District equity policy is more talk, less action
February 26, 2020
In December, while lunch raged in the cafeteria, I joined students and administrators in the Interactive Lab to discuss Atlanta Public Schools’ stance on equity, but I left the meeting unsatisfied.
Senior Royce Mann, student member of Grady’s Local School Governance Team, or GO Team, organized the open forum to educate students about equity in the context of the district’s strategic plan. Unfortunately, there were only about seven students in attendance. Of those who did attend, few seemed to fully comprehend equity, and the resources granted to Mann by the school and APS didn’t bolster their understanding.
Enforcing equity means offering equal opportunity. At Grady, it’s easy to point to inequities. Some students have financial and academic support while many others struggle either at home or in the classroom. However, much of the meeting’s conversation focused on minute details of a much larger problem. Instead of talking about achievement gaps on standardized tests, or the less-than-perfect graduation rate, students spent some time discussing the scheduling inefficiencies for transfer and foreign exchange students, a tiny percentage of the school population.
That’s not to say good points weren’t made. Some students suggested training teachers about diversity and making the English Language Arts curriculum more relatable to a diverse student population. According to Mann, the GO Team discussed the latter at a recent meeting and uncovered a small library of books by a diverse set of authors that could be offered to teachers.

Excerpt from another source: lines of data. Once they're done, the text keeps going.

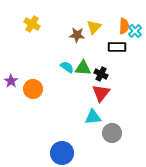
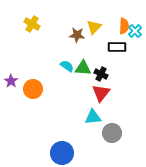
cyan semicircle: moved 1 px up
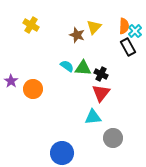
yellow cross: moved 1 px left, 1 px down
brown star: rotated 14 degrees clockwise
black rectangle: moved 11 px right; rotated 60 degrees clockwise
gray circle: moved 1 px right, 5 px down
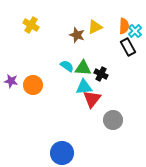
yellow triangle: moved 1 px right; rotated 21 degrees clockwise
purple star: rotated 24 degrees counterclockwise
orange circle: moved 4 px up
red triangle: moved 9 px left, 6 px down
cyan triangle: moved 9 px left, 30 px up
gray circle: moved 18 px up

Still, there weren’t enough students at the forum to discuss those ideas. I left the lunch meeting wondering how it might have gone differently if more voices had been present, and I wondered why those voices were missing. It wasn’t necessarily the fault of the GO Team, which had put up posters around school as promotion and tried to encourage attendance. But to be effective, the discussion needed more participation, something that could have been encouraged by the school or district.
APS’s policy outline doesn’t make it any easier.
The policy proposal is easily found online in PowerPoint form, but from there, it’s a mess to comprehend. The school board began forming it more than two years ago and presented it last February. The policy’s foundational ideas are straightforward enough — APS wants to enforce a standard of excellence for all schools — but implementation specifics are broad and vague.
APS says it wants to promote Social Emotional Learning, academic ownership and core beliefs — values. However those “goals” sound more effective on paper than in real life. The proposal uses stale words like “framework” and “stakeholders” that don’t excite students to get passionate about equity reform.
At Grady, Principal Dr. Betsy Bockman has made her own equity efforts, separate from the APS policy. Her administration encourages students who “fly under the radar” to take more challenging classes, and it eliminated several honors courses, which created a buffer between mostly white AP classes and mostly black on-level classes.
That work has made improvements at Grady, but the rest of the district is still struggling.
There needs to be more open discussion, from students, faculty, parents and school board members, and everyone in the district needs to understand what equity means. To make sure every student can reach their full potential, “equity” can’t just be an important word on a PowerPoint. It must be something accessible and comprehensible in the context of everyday life.
I hope the administration gets involved to help the GO Team discuss equity with a larger and more diverse crowd. Perhaps it could train teachers to teach equity and designate specific class time for discussion. An honest conversation is the first step to change.
I also hope the school board produces a clearer plan for achieving equity, and that it produces results.